Há muito parecia não estar bem, andava de um lado para o outro sem parar, fazia questão de que o relógio ficasse no mesmo lugar, para que pudesse vez ou outra observar o tempo que ainda restava. Que tempo ?! O que estava se acabando afinal ?! Nem ela mesma sabia, porém tinha absoluta certeza de que algo se findaria.
Foram tantos os soluços aquela noite, o quarto transbordado de lágrimas já mostrava os sinais de que o desmaio viria logo em seguida. Era sempre assim, chorava tanto que a dor se tornava insuportável dentro do peito, e pronto, já estava anestesiada.

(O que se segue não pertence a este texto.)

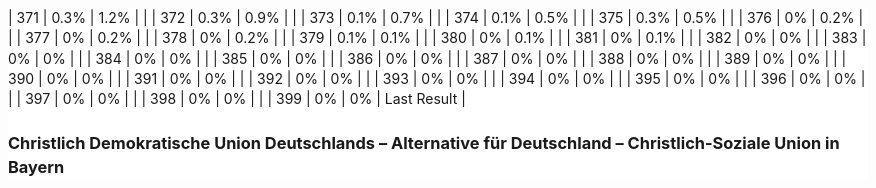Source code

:| 371 | 0.3% | 1.2% |  |
| 372 | 0.3% | 0.9% |  |
| 373 | 0.1% | 0.7% |  |
| 374 | 0.1% | 0.5% |  |
| 375 | 0.3% | 0.5% |  |
| 376 | 0% | 0.2% |  |
| 377 | 0% | 0.2% |  |
| 378 | 0% | 0.2% |  |
| 379 | 0.1% | 0.1% |  |
| 380 | 0% | 0.1% |  |
| 381 | 0% | 0.1% |  |
| 382 | 0% | 0% |  |
| 383 | 0% | 0% |  |
| 384 | 0% | 0% |  |
| 385 | 0% | 0% |  |
| 386 | 0% | 0% |  |
| 387 | 0% | 0% |  |
| 388 | 0% | 0% |  |
| 389 | 0% | 0% |  |
| 390 | 0% | 0% |  |
| 391 | 0% | 0% |  |
| 392 | 0% | 0% |  |
| 393 | 0% | 0% |  |
| 394 | 0% | 0% |  |
| 395 | 0% | 0% |  |
| 396 | 0% | 0% |  |
| 397 | 0% | 0% |  |
| 398 | 0% | 0% |  |
| 399 | 0% | 0% | Last Result |

### Christlich Demokratische Union Deutschlands – Alternative für Deutschland – Christlich-Soziale Union in Bayern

E de uma hora pra outra começava a se lavar, dizia que o corpo queimava, que as cicatrizes nunca sumiam, e que a água era a única maneira de jogar fora toda sujeira, as chagas se tornavam maiores dentro de seu coração e isso era visível, pelo jeito de andar, pelo jeito de olhar e até pelo jeito como ela encarava as coisas. Um dia ela cansa, um dia ela aprende a verdadeira vida a ser vivida, talvez ainda não esteja pronta pra tudo, ou talvez esse tudo a tenha transformado nesse nada...
Agora olhando pro céu, ela pensa em como será feliz junto às estrelas, e tenta construir um foguete de papelão. Se sujeita a ir à lua ou talvez visitar algum planeta, só não permite falhas em sua imaginação, pois é ela que move o seu mundo desequilibrado.
E então um dia, sem mais nem menos começou a prestar atenção no barulho que o seu coração involuntariamente fazia, tentou senti-lo mais de perto e até pegá-lo, impossível! Ficou desnorteada e preocupada, porém a cada dia era uma nova e mais intensa tentativa, ficava horas enfiando a mão por baixo da blusa e acariciando aquele pedaço metaforicamente ‘morto’ de pele. Porém nada fazia com que o coração saltasse do interior do corpo para suas mãos, aquilo era o fim pra ela, sempre era motivo de agonias e desesperos, noites mal dormidas agarrada ao travesseiro onde o vazio só se resultava em gritos. O coração era realmente algo inalcançável para ela, e quando percebeu isso, sem mais gritos, decidiu por matá-lo.
Esse talvez fosse o fim esperado por ela, e por todos. E quando deu por si, já não havia mais sofrimentos, o corpo não carregava tanta carga, e o coração, bem ... dele só se havia lembranças boas, as ruins foram apagadas e levadas embora, juntamente com todas chagas e cicatrizes que havia por dentro.
Recomeçar do zero, já não era possível, mas continuar a sonhar sim. Apesar de não conseguir tão cedo sua redenção, ela agora buscava novas formas para que houvesse uma solução, afinal, sua vida se tornara sua prioridade a partir do momento em que não a tinha mais.